§ **EXERCISE REQUIREMENTS**
Each line of the records below that holds "serviettes" should be returned.
**** INPUT
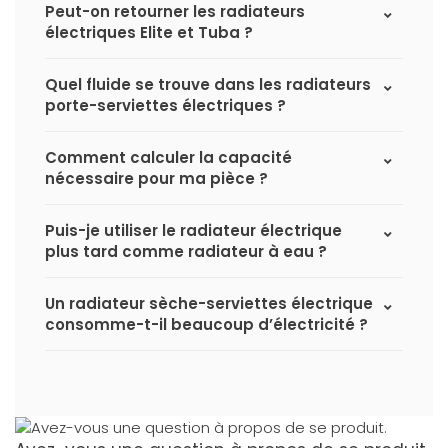
Peut-on retourner les radiateurs
électriques Elite et Tuba ?
Quel fluide se trouve dans les radiateurs
porte-serviettes électriques ?
Comment calculer la capacité
nécessaire pour ma pièce ?
Puis-je utiliser le radiateur électrique
plus tard comme radiateur à eau ?
Un radiateur sèche-serviettes électrique
consomme-t-il beaucoup d’électricité ?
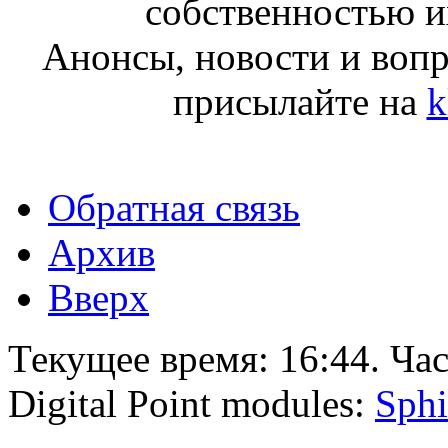
собственностью и
Анонсы, новости и воп
присылайте на
k
Обратная связь
Архив
Вверх
Текущее время:
16:44
. Ча
Digital Point modules:
Sphi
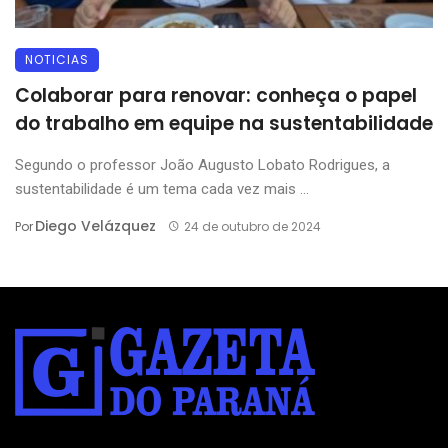
NOTICIAS
Colaborar para renovar: conheça o papel
do trabalho em equipe na sustentabilidade
Segundo o professor João Augusto Lobato Rodrigues, a
sustentabilidade é um tema cada vez mais ...
Diego Velázquez
Por
24 de outubro de 2024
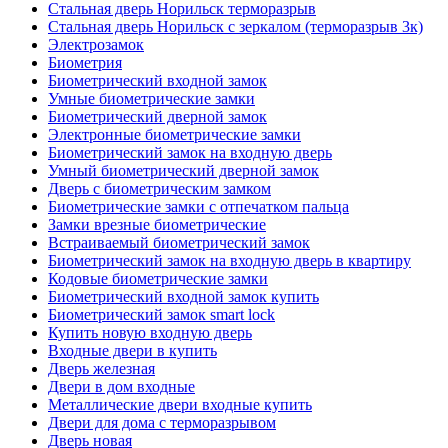
Стальная дверь Норильск терморазрыв
Стальная дверь Норильск с зеркалом (терморазрыв 3к)
Электрозамок
Биометрия
Биометрический входной замок
Умные биометрические замки
Биометрический дверной замок
Электронные биометрические замки
Биометрический замок на входную дверь
Умный биометрический дверной замок
Дверь с биометрическим замком
Биометрические замки с отпечатком пальца
Замки врезные биометрические
Встраиваемый биометрический замок
Биометрический замок на входную дверь в квартиру
Кодовые биометрические замки
Биометрический входной замок купить
Биометрический замок smart lock
Купить новую входную дверь
Входные двери в купить
Дверь железная
Двери в дом входные
Металлические двери входные купить
Двери для дома с терморазрывом
Дверь новая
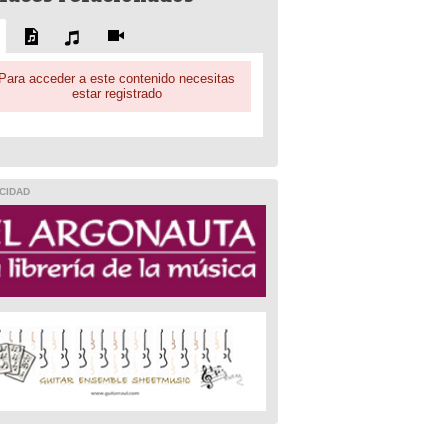
Para acceder a este contenido necesitas
estar registrado
CIDAD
********
§ **REPLY**
porte-serviettes électriques ?
Un radiateur sèche-serviettes électrique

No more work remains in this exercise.